Oil and Gas

Three factors could crush hopes for a higher oil price, IEA says

Key Points
  • Taking 2018 as a whole, "oil demand and non-OPEC production will grow by roughly the same volume and it is this current outlook that might act as the ceiling for aspirations of higher oil prices," the IEA said.
  • The latest IEA report comes amid optimism that the global oil market is rebalancing.
IEA: Oil ‘heavyweights’ committed to OPEC deal
IEA: Oil ‘heavyweights’ committed to OPEC deal

The global outlook for oil markets in 2018 could put a dampener on hopes for higher prices, according to the latest monthly report from the International Energy Agency (IEA).

Global stock builds, rising non-OPEC production and sluggish growth in demand could weigh on the oil price, the IEA said in its closely-watched report published Thursday.

Looking into oil supply and demand balances in 2018, the IEA said that it saw that "three quarters out of four will be roughly balanced — again using an assumption of unchanged OPEC production, and based on normal weather conditions."

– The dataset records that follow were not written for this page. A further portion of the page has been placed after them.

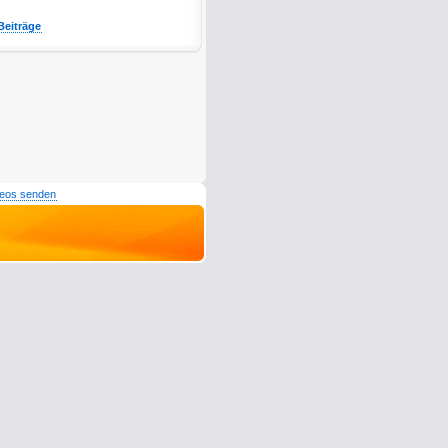
Beiträge
deos senden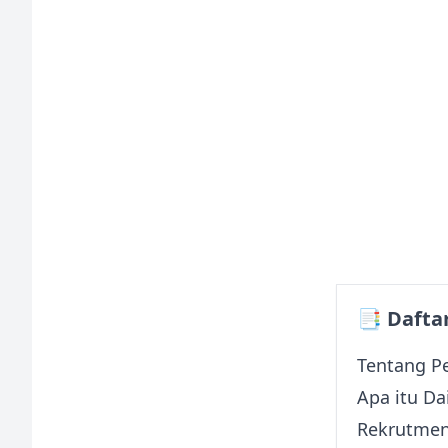
📑 Daftar
Tentang P
Apa itu Da
Rekrutment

"However, our current numbers for the first quarter of 2018 imply a stock build of up to 0.8 million barrels a day (mb/d). Taking 2018 as a whole, oil demand and non-OPEC production will grow by roughly the same volume and it is this current outlook that might act as the ceiling for aspirations of higher oil prices," it added.

"Leading oil producers will have looked at their market balances and probably drawn the same conclusion," it added.

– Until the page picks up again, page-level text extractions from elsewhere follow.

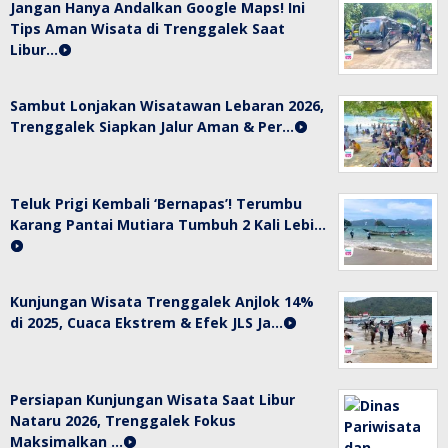
Jangan Hanya Andalkan Google Maps! Ini
Tips Aman Wisata di Trenggalek Saat
Libur…
Sambut Lonjakan Wisatawan Lebaran 2026,
Trenggalek Siapkan Jalur Aman & Per…
Teluk Prigi Kembali ‘Bernapas’! Terumbu
Karang Pantai Mutiara Tumbuh 2 Kali Lebi…
Kunjungan Wisata Trenggalek Anjlok 14%
di 2025, Cuaca Ekstrem & Efek JLS Ja…
Persiapan Kunjungan Wisata Saat Libur
Nataru 2026, Trenggalek Fokus
Maksimalkan …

The latest monthly report from the IEA comes amid optimistic comments from the major oil producer group OPEC that the global oil market is rebalancing following several years of low prices on the back of a glut in supply.

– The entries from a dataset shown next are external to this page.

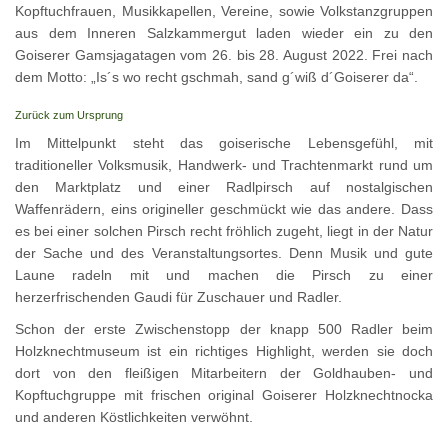
Kopftuchfrauen, Musikkapellen, Vereine, sowie Volkstanzgruppen
aus dem Inneren Salzkammergut laden wieder ein zu den
Goiserer Gamsjagatagen vom 26. bis 28. August 2022. Frei nach
dem Motto: „Is´s wo recht gschmah, sand g´wiß d´Goiserer da“.
Zurück zum Ursprung
Im Mittelpunkt steht das goiserische Lebensgefühl, mit
traditioneller Volksmusik, Handwerk- und Trachtenmarkt rund um
den Marktplatz und einer Radlpirsch auf nostalgischen
Waffenrädern, eins origineller geschmückt wie das andere. Dass
es bei einer solchen Pirsch recht fröhlich zugeht, liegt in der Natur
der Sache und des Veranstaltungsortes. Denn Musik und gute
Laune radeln mit und machen die Pirsch zu einer
herzerfrischenden Gaudi für Zuschauer und Radler.
Schon der erste Zwischenstopp der knapp 500 Radler beim
Holzknechtmuseum ist ein richtiges Highlight, werden sie doch
dort von den fleißigen Mitarbeitern der Goldhauben- und
Kopftuchgruppe mit frischen original Goiserer Holzknechtnocka
und anderen Köstlichkeiten verwöhnt.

OPEC and non-OPEC oil producers, including Russia, agreed a historic deal last November to curb global oil output in a bid to support prices that have fallen from a lofty height of $114 a barrel in June 2014.

Neil Atkinson, head of the oil industry and markets division at the IEA, told CNBC on Thursday that this rebalancing was happening, slowly.

"But the main point is that it (the rebalancing) is happening more slowly than most of the producers who signed up to output cuts perhaps expected when they signed the agreement," he told CNBC Thursday.

"But it is happening, slowly and gradually. The surplus of oil stocks over a five-year average in the OECD (Organization for Economic Co-operation and Development countries) is gradually coming down so the trend is moving in the right direction from the producers' point of view."

He noted that 2018 could perhaps be "a little more challenging for them than they might have thought but the tendency in 2018 will be for a balanced market."

The deal is currently due to last until March 2018 although it is widely expected that OPEC and Russia will extend the deal with OPEC potentially announcing such a move when it meets at the end of November.

The IEA agreed, saying that "the next few weeks ahead of the producers' meeting in Vienna on November 30 will be crucial in shaping their decision on output. A lot has been achieved towards stabilizing the market, but to build on this success in 2018 will require continued discipline."

Global oil demand growth

IEA: Oil demand growth remains very robust
IEA: Oil demand growth remains very robust

Though prices have recovered from lows around the mid $20s seen in early 2016 they are still a long-way off previous levels; benchmark Brent crude is currently trading at $56.62 a barrel while West Texas Intermediate is fetching $50.97 a barrel.

The IEA noted that compliance with supply cuts within OPEC was 86 percent, year-to-date. It noted that in September, OPEC crude output had seen slightly higher flows from Libya and Iraq offset by lower supply from Venezuela. Overall, OPEC output in September was 32.65 mb/d, down from 400,000 barrels a day a year ago.

The IEA said it was keeping its forecasts from last month unchanged. Its estimate is for global demand growth of 1.6 million barrels a day (mb/d) in 2017 and 1.4 mb/d in 2018.

Following what it called "very strong year-on-year growth" in the second quarter of 2017, the IEA noted that the pace of growth had slowed into the third quarter, "reflecting relatively weak July and August data and the impact of hurricanes in September."

Meanwhile, the IEA said that global oil supply rose 90,000 barrels a day in September to 97.5 mb/d "as non-OPEC output edged higher" with U.S. shale oil producers in that group. For 2017, non-OPEC supplies of oil are expected to grow by 0.7 mb/d, followed by a 1.5 mb/d increase in 2018.